Stage 4. At that point, further treatment switches from aggressively
combating cancer to just making her comfortable and trying to prolong
her life. We're trying not to think about that right now but it's a
possibility that looms heavy over us.
By
this point it should go without saying that we're scared. From where we
started, this should have been an easily treatable, routine breast
cancer case. And somehow it has become this fucking mess. In hindsight,
yeah, we probably should have done surgery first and chemo after, which
was what the oncologist recommended in the first place but the surgeon
talked us into doing chemo first; if the chemo had been effective, he
would have been right, and would have saved all but one of her lymph
nodes. We had no way of knowing the chemo wouldn't work. It's useless to
second guess the past at this point, so we're just focusing on moving
forward. But yeah, we're scared.
There's
still a couple things working in her favor, at least. The lab report
shows that the cancer is still receptive to the hormone treatments, and
her HER-2/neu status is still negative, which is good; those are the
bright spots we're clinging to. Given everything in the lab report, the
oncologist thinks there's about a 30-40% chance the cancer has spread.

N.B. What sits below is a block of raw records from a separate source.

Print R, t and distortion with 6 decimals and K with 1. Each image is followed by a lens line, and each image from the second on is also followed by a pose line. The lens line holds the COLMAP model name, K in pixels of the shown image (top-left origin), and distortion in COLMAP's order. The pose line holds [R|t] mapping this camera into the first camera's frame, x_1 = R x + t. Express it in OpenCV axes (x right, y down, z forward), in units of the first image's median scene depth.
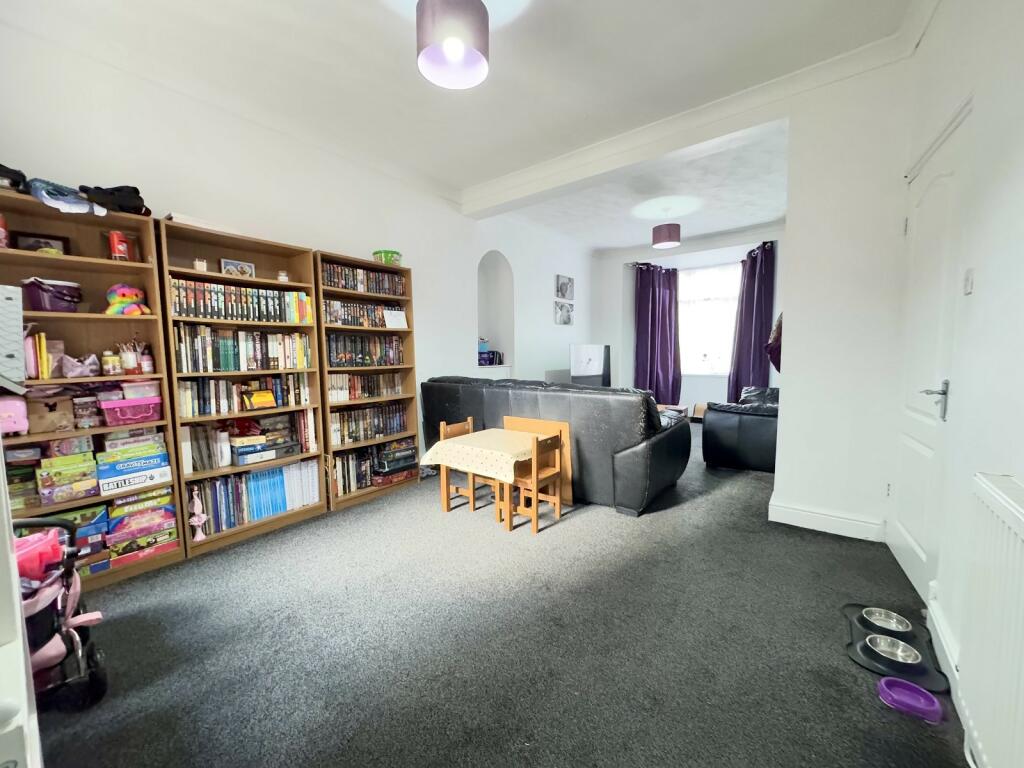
lens RADIAL K [[408.3, 0, 512.0], [0, 408.3, 384.0], [0, 0, 1]] dist [0.000227, 0.000471]
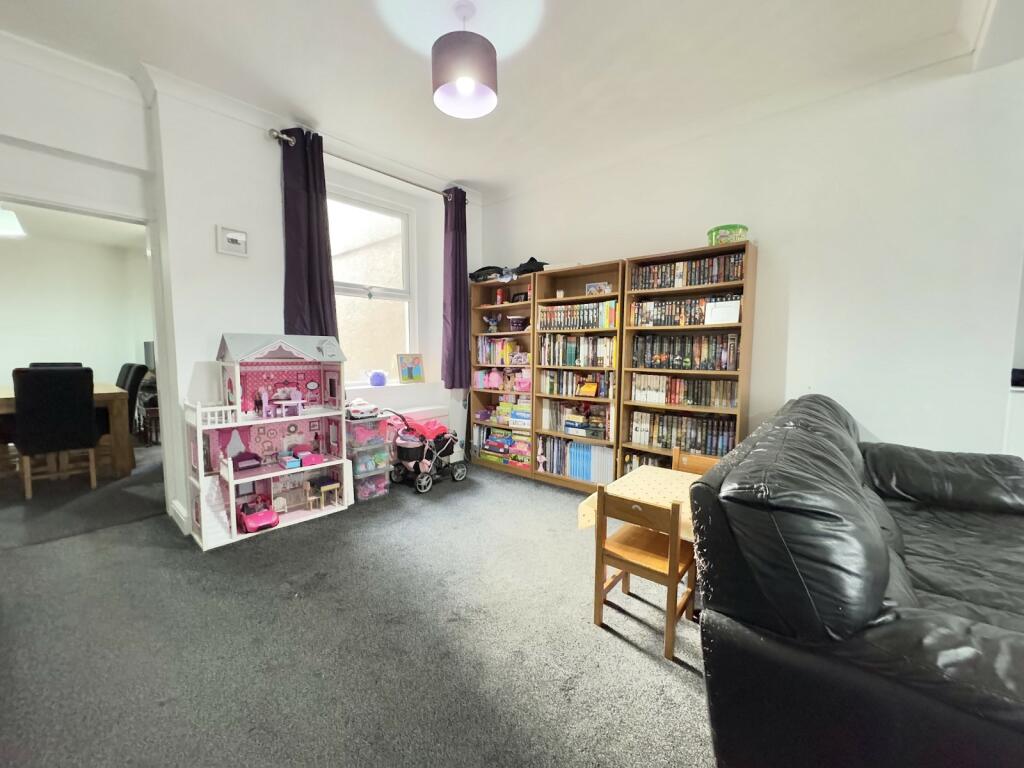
lens RADIAL K [[408.3, 0, 512.0], [0, 408.3, 384.0], [0, 0, 1]] dist [0.000227, 0.000471]
pose [[-0.052733, 0.093458, -0.994226, 0.664986], [-0.076574, 0.992301, 0.097338, -0.083951], [0.995668, 0.081265, -0.045171, 0.802350]]
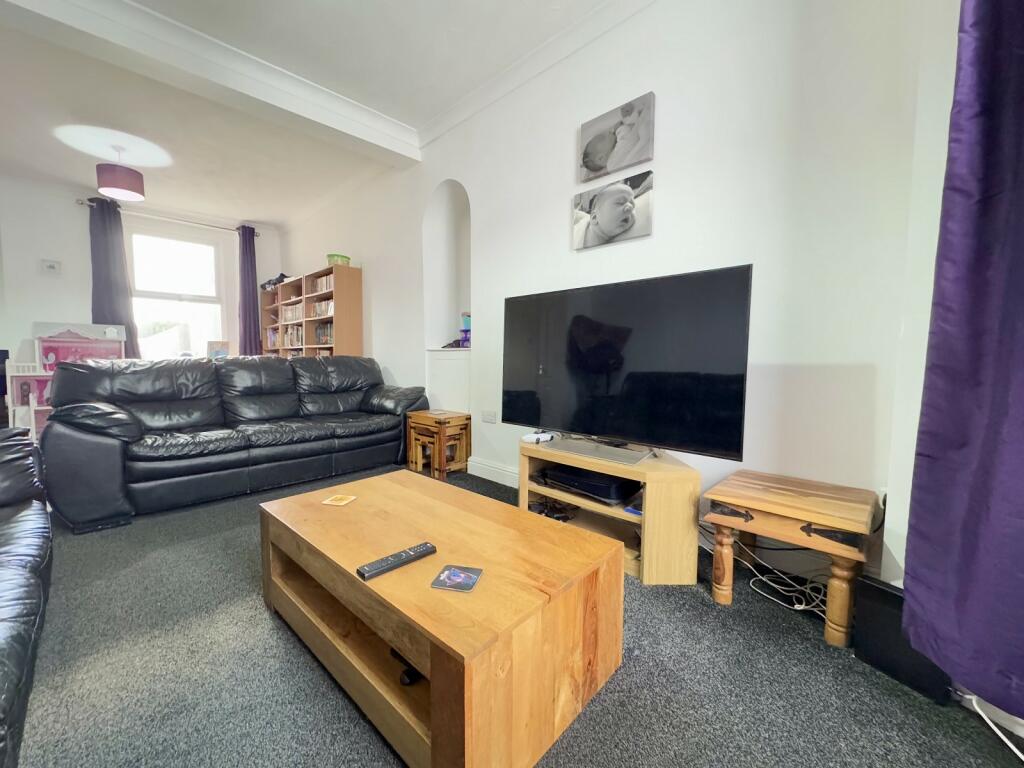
lens RADIAL K [[408.3, 0, 512.0], [0, 408.3, 384.0], [0, 0, 1]] dist [0.000227, 0.000471]
pose [[-0.109009, 0.075662, -0.991157, 1.165058], [-0.076695, 0.993487, 0.084275, -0.091970], [0.991078, 0.085204, -0.102496, 2.139550]]
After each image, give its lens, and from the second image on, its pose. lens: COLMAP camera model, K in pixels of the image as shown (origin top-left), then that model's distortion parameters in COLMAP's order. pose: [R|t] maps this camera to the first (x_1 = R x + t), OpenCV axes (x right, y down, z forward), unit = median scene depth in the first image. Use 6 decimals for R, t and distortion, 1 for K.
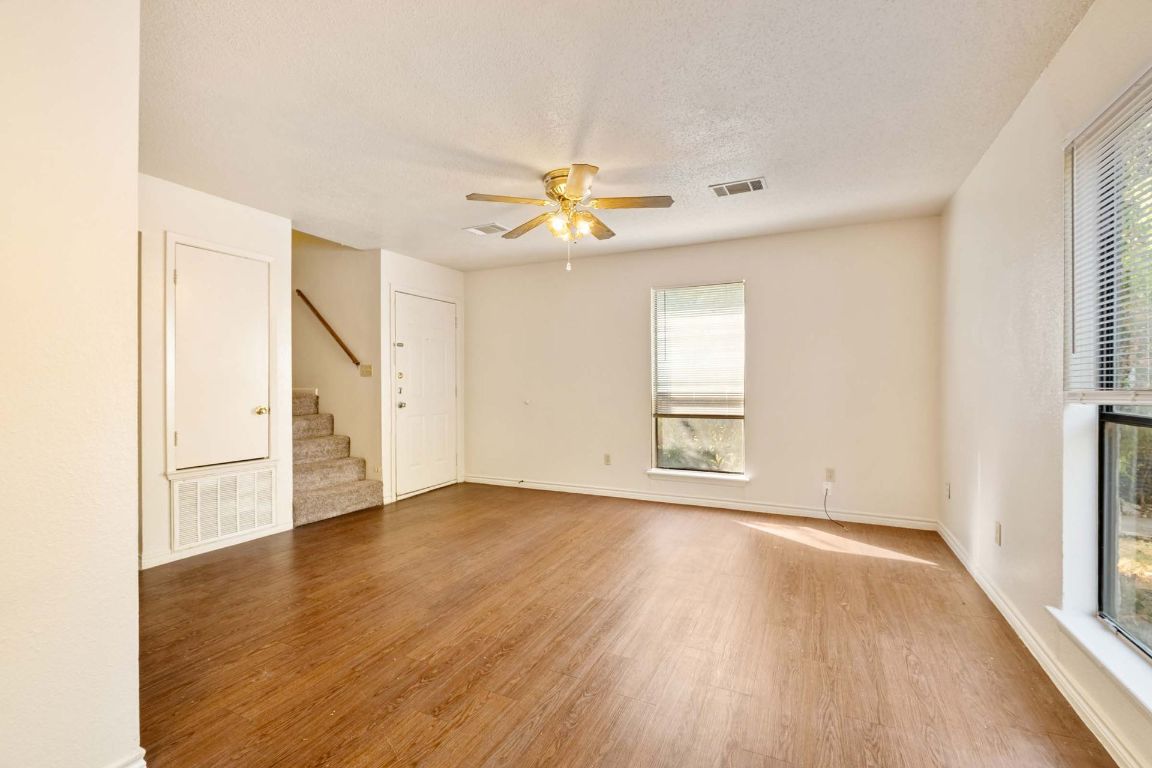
lens RADIAL K [[495.1, 0, 576.0], [0, 495.1, 384.0], [0, 0, 1]] dist [-0.001146, -0.000122]
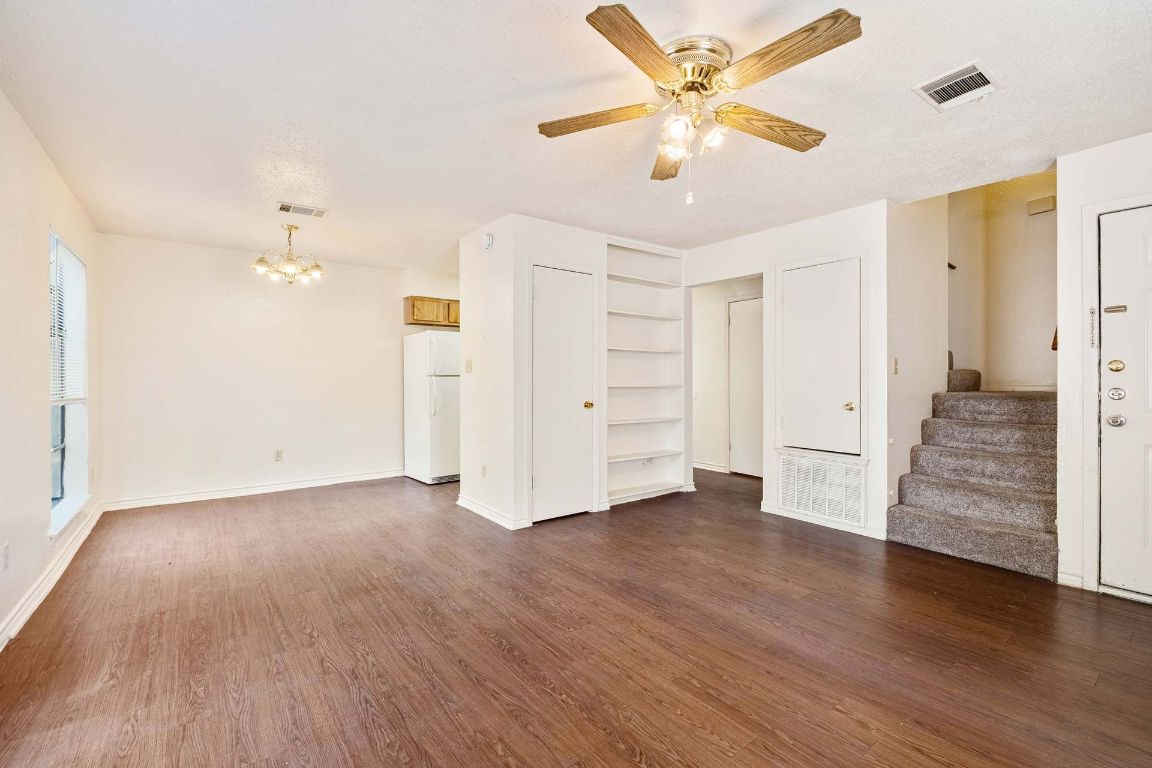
lens RADIAL K [[504.5, 0, 589.9], [0, 504.5, 375.3], [0, 0, 1]] dist [-0.000512, -0.000213]
pose [[-0.440814, -0.004203, -0.897589, 0.565889], [-0.000191, 0.999989, -0.004589, -0.005872], [0.897598, -0.001852, -0.440810, 1.056675]]
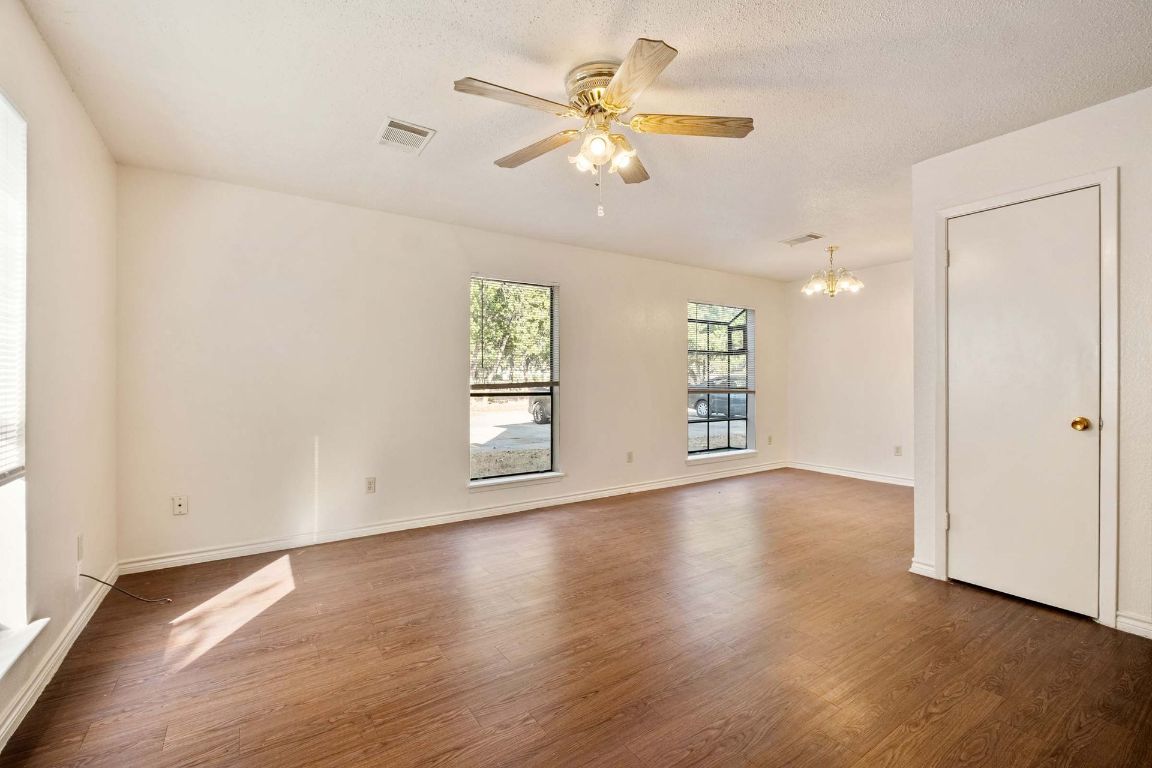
lens RADIAL K [[495.1, 0, 576.0], [0, 495.1, 384.0], [0, 0, 1]] dist [-0.001146, -0.000122]
pose [[-0.860585, -0.001553, 0.509304, -0.302460], [0.000889, 0.999989, 0.004551, -0.001284], [-0.509306, 0.004369, -0.860575, 1.455235]]
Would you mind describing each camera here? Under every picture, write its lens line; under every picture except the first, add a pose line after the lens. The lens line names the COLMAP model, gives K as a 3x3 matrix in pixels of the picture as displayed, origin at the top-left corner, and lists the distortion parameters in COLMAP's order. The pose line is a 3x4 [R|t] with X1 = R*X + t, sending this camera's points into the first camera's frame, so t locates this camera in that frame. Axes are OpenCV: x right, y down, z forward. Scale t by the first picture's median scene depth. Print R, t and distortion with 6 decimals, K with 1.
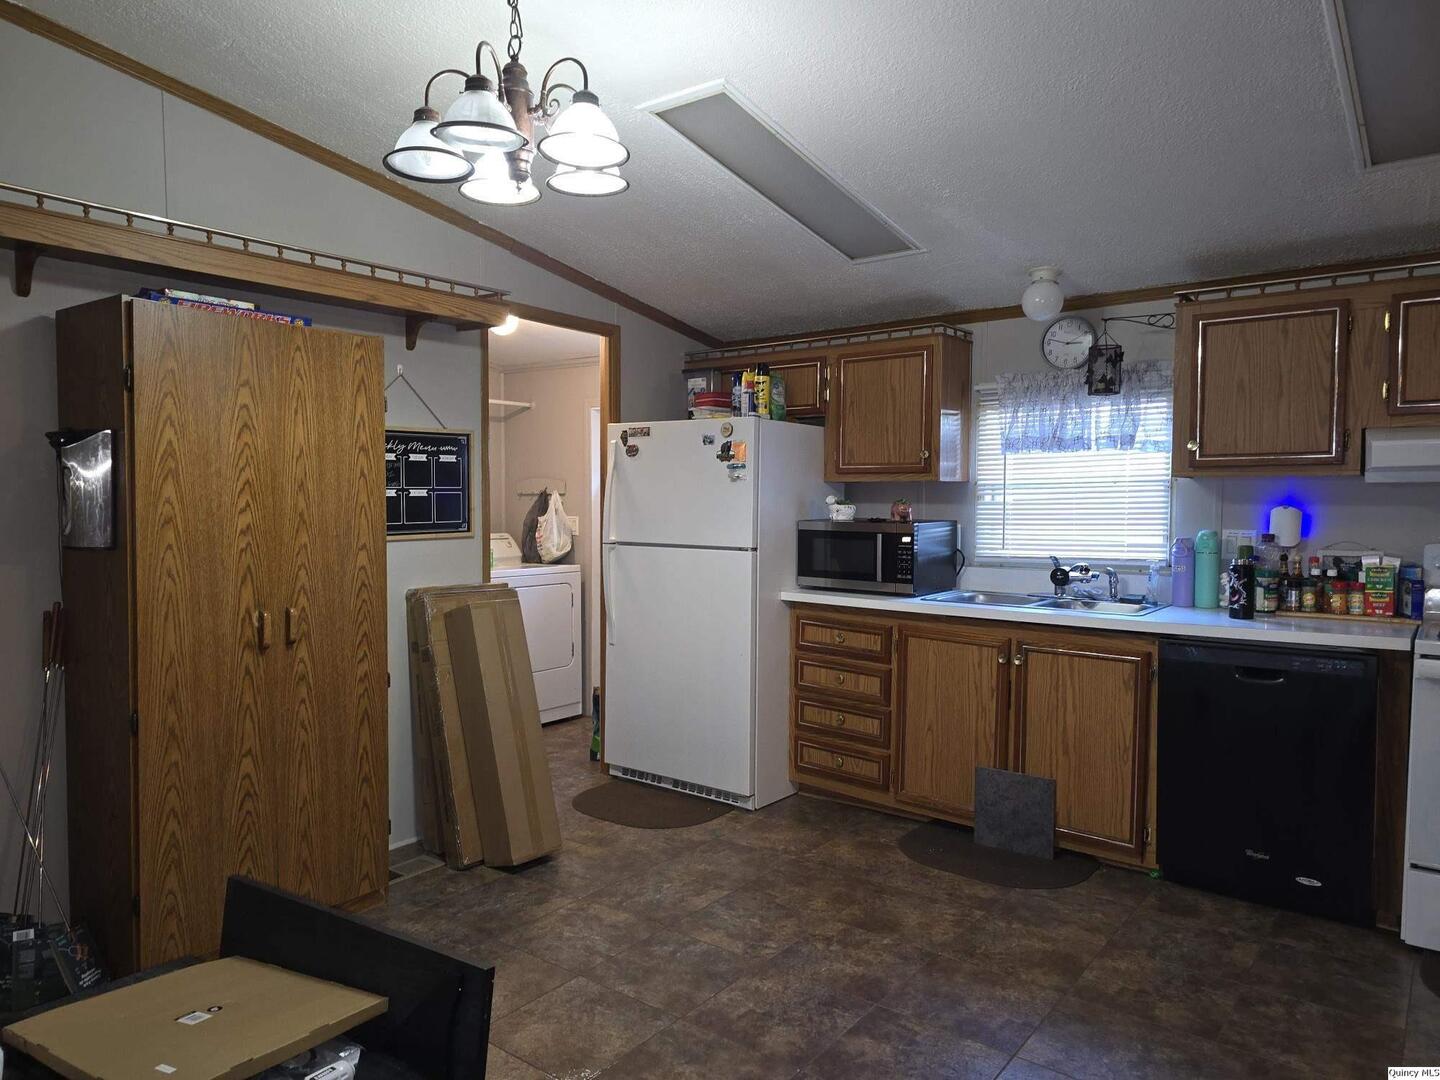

So the odds are still in her favor, but that margin is shrinking.
On
top of that, we learned late last night that a friend and former
coworker of hers died by suicide this week. That's been difficult for
her to process, on top of the shock from everything else.
I don't have a good way to wrap this up.
---
UPDATE March 5, 2021 3:32 pm pdt
The PET scan is approved. We can call back in one hour to get it scheduled.